Last update - Thursday, July 12, 2007, 00:00 By Metro Éireann

 Peter O’Reilly, captain of the senior hurling team at Patrickswell GAA, is part of a club that has made an impressive name for itself in the annals of national competition. 

“It’s probably considered a bit of a cliché at this stage, because of the likes of the AIB ads, but what I enjoy most about being involved in the GAA is the sense of community it helps to foster,” says Peter O’Reilly, captain of the senior hurling team at Limerick’s Patrickswell GAA club. “When you’re playing for a club you’re playing alongside the guys you grew up with and went to school with.”

Peter O’Reilly first became involved with the GAA when his family relocated to the area around Patrickswell, about seven miles from Limerick city centre. His older brother quickly joined up and Peter followed him in a year later, in 1986.

Peter, who has represented Limerick, says: “I’ve had county experience, but with your club there’s a special bond between the players who, more often than not, have played together from under-12 level up.” The familial connection so common in GAA circles was strengthened with the addition of a third brother, and now three young O’Reilly men line out for the hurling side.

Patrickswell is synonymous with hurling in Limerick. In 1973, when the Limerick inter-county team won its first and only all-Ireland hurling final title, Patrickswell were the backbone of the team. Among the Patrickswell members of the Limerick side that took the greatest prize in hurling was current Limerick county manager Richie Brennan.

“Down through the years when Limerick were going well Patrickswell was very prominent in the set up,” Peter notes. “We’re probably one of the more dominant teams at the moment and although we lost our last county final last year, we always tend to be there or thereabouts.”

One factor that emerges when playing for the likes of Patrickswell is that younger players can find themselves at the same club as their inter-county heroes.
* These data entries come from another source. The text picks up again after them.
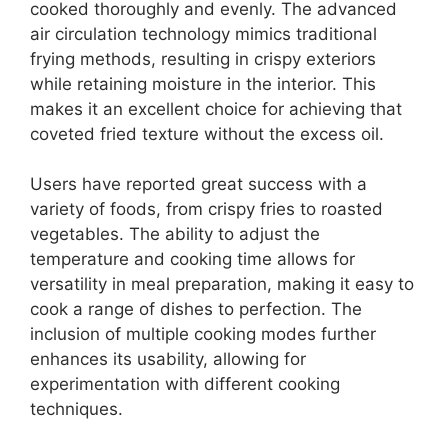
cooked thoroughly and evenly. The advanced
air circulation technology mimics traditional
frying methods, resulting in crispy exteriors
while retaining moisture in the interior. This
makes it an excellent choice for achieving that
coveted fried texture without the excess oil.
Users have reported great success with a
variety of foods, from crispy fries to roasted
vegetables. The ability to adjust the
temperature and cooking time allows for
versatility in meal preparation, making it easy to
cook a range of dishes to perfection. The
inclusion of multiple cooking modes further
enhances its usability, allowing for
experimentation with different cooking
techniques.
“At Patrickswell you would be looking up at the senior team and then before you know it you’re playing with them,” says Peter. “Ciaran Carey – who, when I was 12 or 13, was making his debut with the Limerick team – played for our senior team… I always looked up to him and today I play alongside him.”
The area around Patrickswell has been undergoing changes in recent years. “It was in a rural area but with urban sprawl the suburbs are coming out to meet it,” Peter points out. “There’s a lot of development going on.”
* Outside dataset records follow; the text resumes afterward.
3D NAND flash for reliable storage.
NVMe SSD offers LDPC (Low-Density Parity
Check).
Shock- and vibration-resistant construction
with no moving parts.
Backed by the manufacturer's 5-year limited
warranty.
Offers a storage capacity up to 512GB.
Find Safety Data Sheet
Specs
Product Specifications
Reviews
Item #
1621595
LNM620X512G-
But the club has attempted to turn the urbanisation of the region to its advantage: “A few years ago, Limerick racecourse moved out to Patrickswell. Since then we’ve been holding annual race days every May bank holiday Monday. It’s turned into a really big event. We charge 60 euro per head and we try to get a lot of corporate sponsorship. We also bring in a high profile figure from the GAA. It’s become a great day in terms of gathering funds for the club.”

Patrickswell has had plenty of areas on which to spend the money it generates. “Our facilities would be primitive enough, considering we’re such a successful club. Up until recently all we had was a slanted hurling field and a clubhouse with two dressing rooms,” says Peter. “About four years ago the club invested in a floodlit AstroTurf pitch. It lends itself well for winter training, but we still haven’t got match standard floodlights on our main pitch, or a gym or anything like that. Considering the standard played here, we’re still very basic.”

Those at the club are still making the best of what they have, and Patrickswell now boasts both a senior and intermediate team – the only club in Limerick in a position to do so. Hypothetically, this could cause problems for the Limerick county board in that if the intermediate team qualifies to move up a division, two Patrickswell sides will have proved themselves good enough to play senior hurling.

Peter believes much of the success of the club is down to its juvenile set-up and some clever use of other local facilities. “We’ve very strong juvenile teams,” he says.

”We’re next to a school and that lends itself well in terms of extra curricular activities. The school really puts a huge emphasis on the game among its students and it does a lot in its own right to nurture the talents, particularly of the hurlers.”

One misstep in the onward march of the club came earlier in the season. Peter explains: “Our last big game was seven weeks ago. It was the first game of the championship, but we lost it to Murroe-Boher.” But the game the club will be looking forward to most will hopefully come at a later stage in the tournament. “We are second in the role of honour for the championship. We’re one behind Ahane,” says Peter. “They would be our main rivals. Those matches are hard-fought and sometimes nasty, but everyone at the club looks forward to them. I’m sure it’s the same over at Ahane.”